> **Written problem**
Update the rows from the line containing "kingdom: Animalia" through the line containing "scientific name: Erinaceus europaeus" by changing "phylum" to "division" and keeping the rest the same.

— start of Stored data —

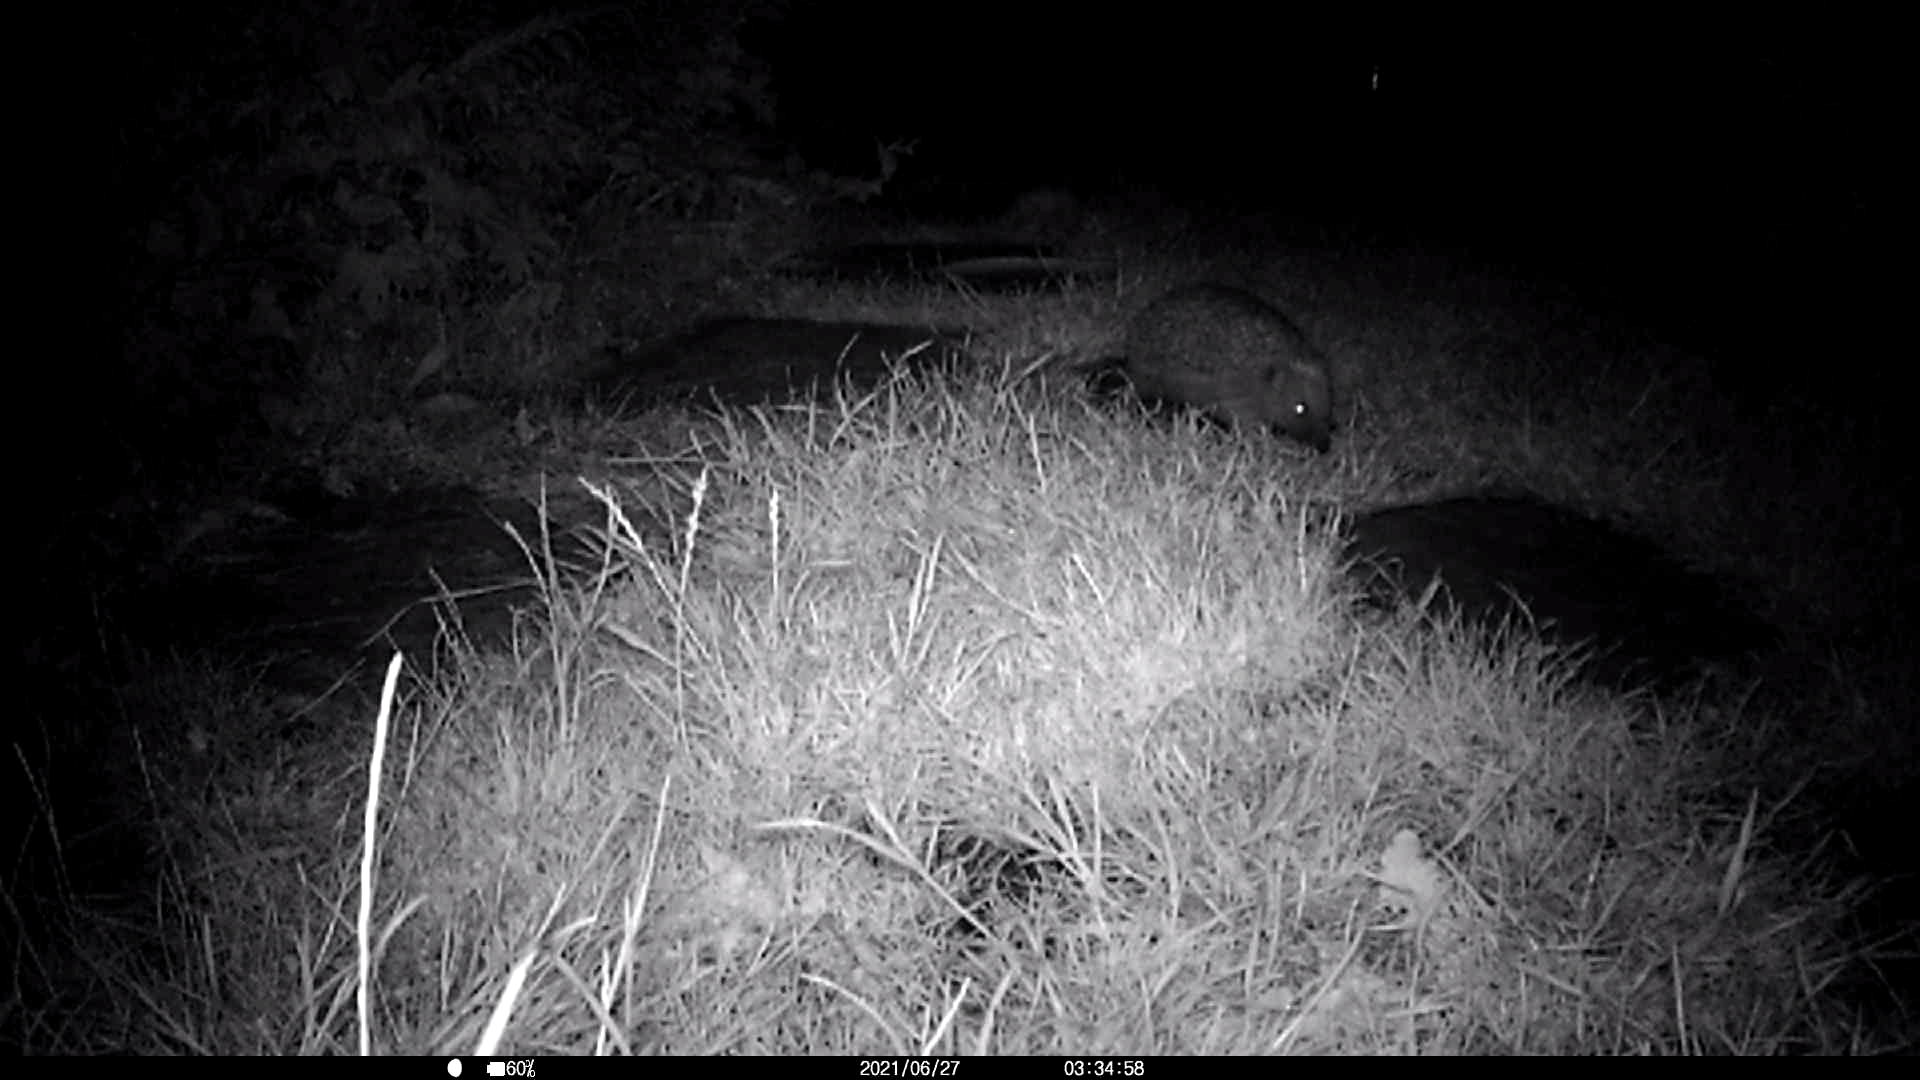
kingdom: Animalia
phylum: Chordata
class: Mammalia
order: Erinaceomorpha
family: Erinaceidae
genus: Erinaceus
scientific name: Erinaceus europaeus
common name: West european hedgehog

— end of Stored data —
— start of Stored data —

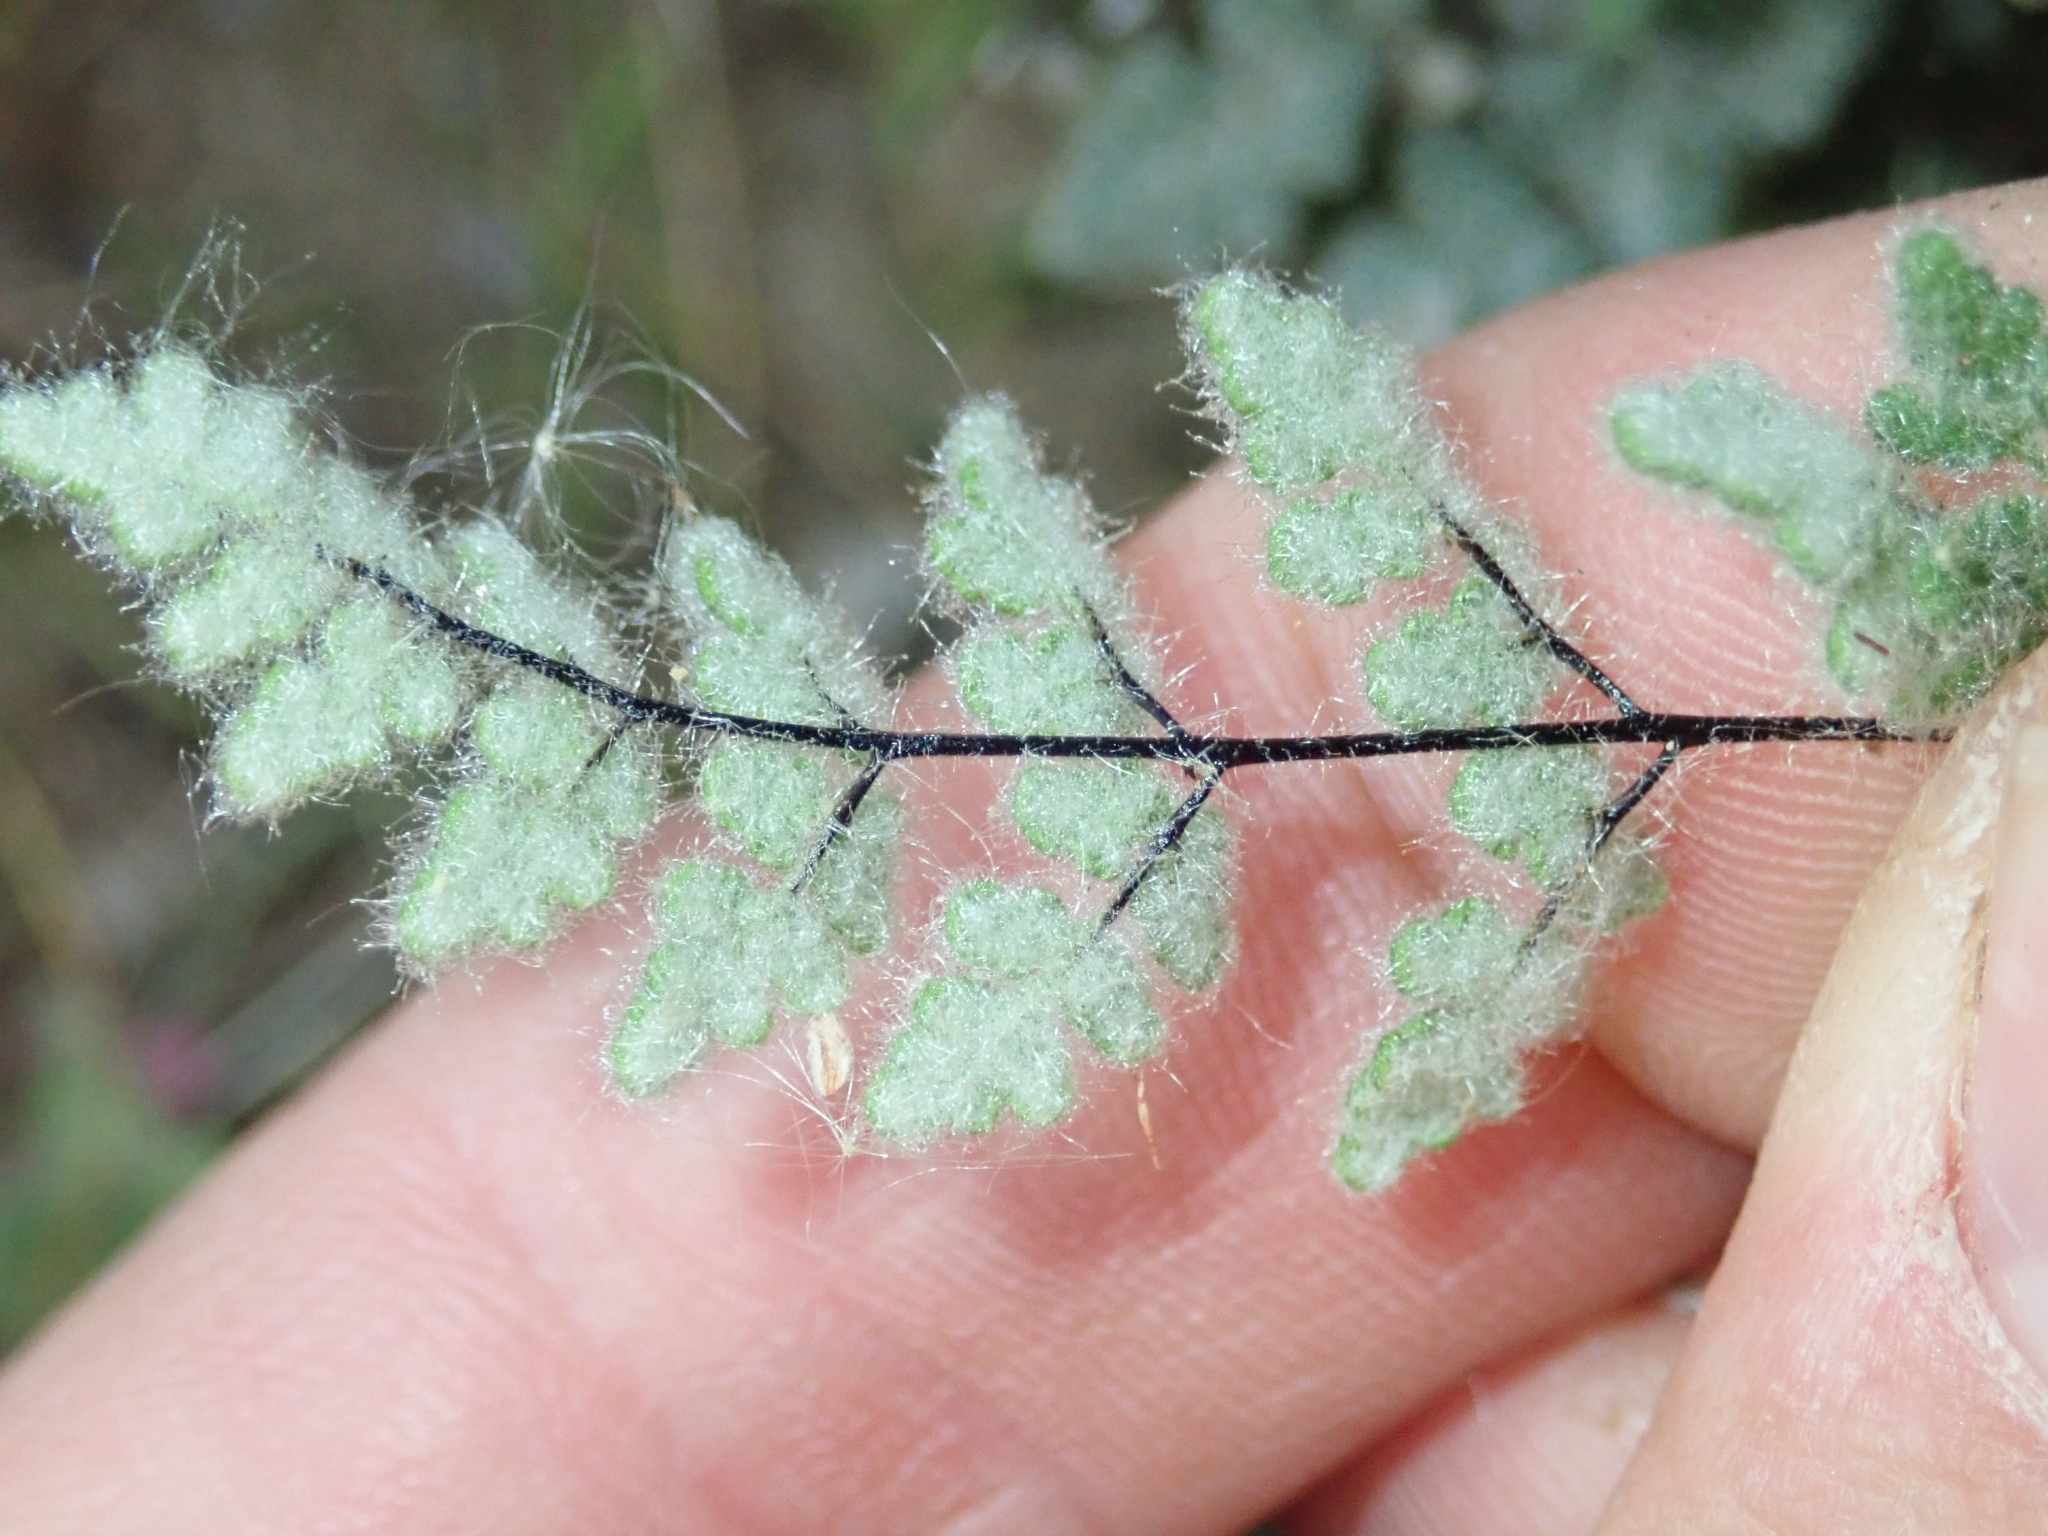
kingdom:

— end of Stored data —

> **Exercise answer**
kingdom: Animalia
division: Chordata
class: Mammalia
order: Erinaceomorpha
family: Erinaceidae
genus: Erinaceus
scientific name: Erinaceus europaeus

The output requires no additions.